Salah satu sebabnya kenapa perlindungan penuh tak juga ada, karena peraturan yang menaunginya masih belum sinkron dengan peraturan yang berlaku di dunia. Tegasnya, ratifikasi peraturan internasional yang ditunggu banyak pihak terkait, tak juga berjalan dengan baik.
Direktur Perlindungan Warga Negara Indonesia dan Badan Hukum Indonesia Kementerian Luar Negeri Judha Nugraha memberikan alasan kenapa ratifikasi tak juga berujung sukses saat ini. Penyebabnya, karena ada dua pihak berlawanan dalam proses tersebut.
“Ada stakeholder di dalam negeri tidak satu suara untuk (melaksanakan) ratifikasi,” ucap dia membuka rahasia kenapa proses menuju ratifikasi berjalan sangat lambat.
Pria yang berbicara dalam sebuah diskusi yang berlangsung Rabu (31/8/2022) di Jakarta itu, mengaku kalau saat ini dua pihak yang berlawanan itu, cukup menghambat proses untuk menuju ratifikasi.
Kata dia, ada yang sepakat untuk ratifikasi namun harus melalui jalur lambat dengan cara melaksanakan penguatan terlebih dulu di dalam negeri. Sebaliknya, ada juga yang sepakat untuk menempuh jalur cepat dengan langsung melaksanakan ratifikasi.

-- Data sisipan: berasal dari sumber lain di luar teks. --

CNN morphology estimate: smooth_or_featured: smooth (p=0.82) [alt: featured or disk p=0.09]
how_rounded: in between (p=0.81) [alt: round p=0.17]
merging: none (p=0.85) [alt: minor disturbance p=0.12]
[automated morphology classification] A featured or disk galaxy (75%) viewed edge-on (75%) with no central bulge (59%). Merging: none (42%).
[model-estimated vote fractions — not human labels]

Kedua pilihan itu disebut tidak menjadi masalah, selama prosesnya memang ditempuh dengan benar dan baik. Namun, diperlukan peta jalan (roadmap) agar proses menuju ratifikasi bisa berjalan baik sesuai panduan.

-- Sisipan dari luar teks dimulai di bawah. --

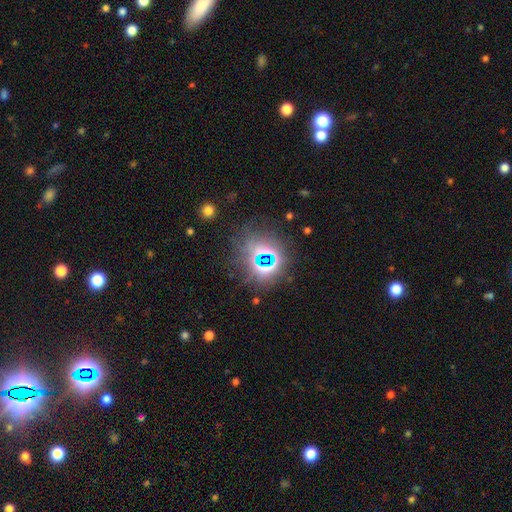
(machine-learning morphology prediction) type=star or artifact (63%).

baca : Perjalanan Panjang Awak Kapal Perikanan Indonesia Menuntut Hak yang Hilang
Ratifikasi yang dimaksud, adalah norma perlindungan bagi AKP yang dibuat Organisasi Buruh Internasional Perserikatan Bangsa-bangsa (ILO) atau Konvensi ILO Nomor 188 tentang Pekerjaan dalam Penangkapan Ikan yang disahkan 14 Juni 2007 di Jenewa, Swiss.

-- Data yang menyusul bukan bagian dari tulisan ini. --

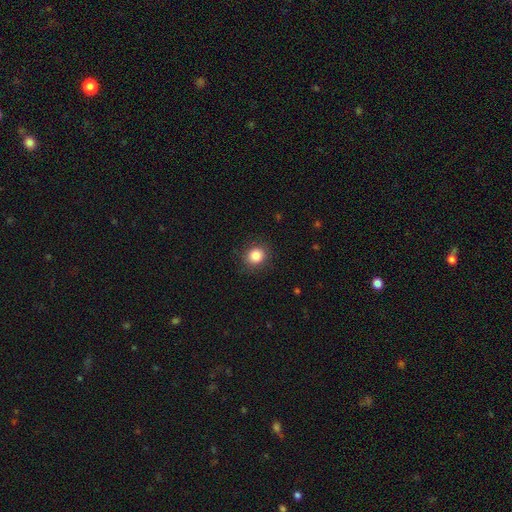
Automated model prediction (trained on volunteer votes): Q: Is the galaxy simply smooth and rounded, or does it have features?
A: smooth — 85%.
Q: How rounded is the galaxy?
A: round — 78%.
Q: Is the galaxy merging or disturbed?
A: none — 89%.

Kemudian, ratifikasi peraturan yang disepakati secara internasional di Cape Town, Afrika Selatan pada 2012. Peraturan tersebut dikenal dengan nama Konvensi Perjanjian Cape Town (CTA) 2012 dan diinisiasi oleh Organisasi Maritim Internasional (IMO).
“Perbedaan sudut pandang bisa direkonsiliasi dengan dibuatkan roadmap,” sebut dia.
Perlunya melakukan ratifikasi, karena selama ini PMI PP selalu menjadi korban atas sikap yang tidak benar dan ditunjukkan oleh oknum tidak bertanggung jawab, baik saat masih berada di Indonesia ataupun sudah berada di atas kapal.
Judha Nugraha memberi contoh bagaimana PMI PP sudah lemah sejak dari Indonesia, karena mereka tidak dibekali sertifikat pelatihan. Jadi, walau direkrut oleh perusahaan perekrutan, namun mereka harus menandatangani surat pernyataan berangkat secara mandiri. “Jadi itu sulit bagi PMI PP,” tegas dia.
Lemah Jadi Kuat
Berkaitan dengan hal itu, penyusunan perjanjian kesepahaman (MoU) tentang penempatan PMI PP dengan negara tujuan penempatan menjadi langkah penting dalam pengembangan kerangka hukum.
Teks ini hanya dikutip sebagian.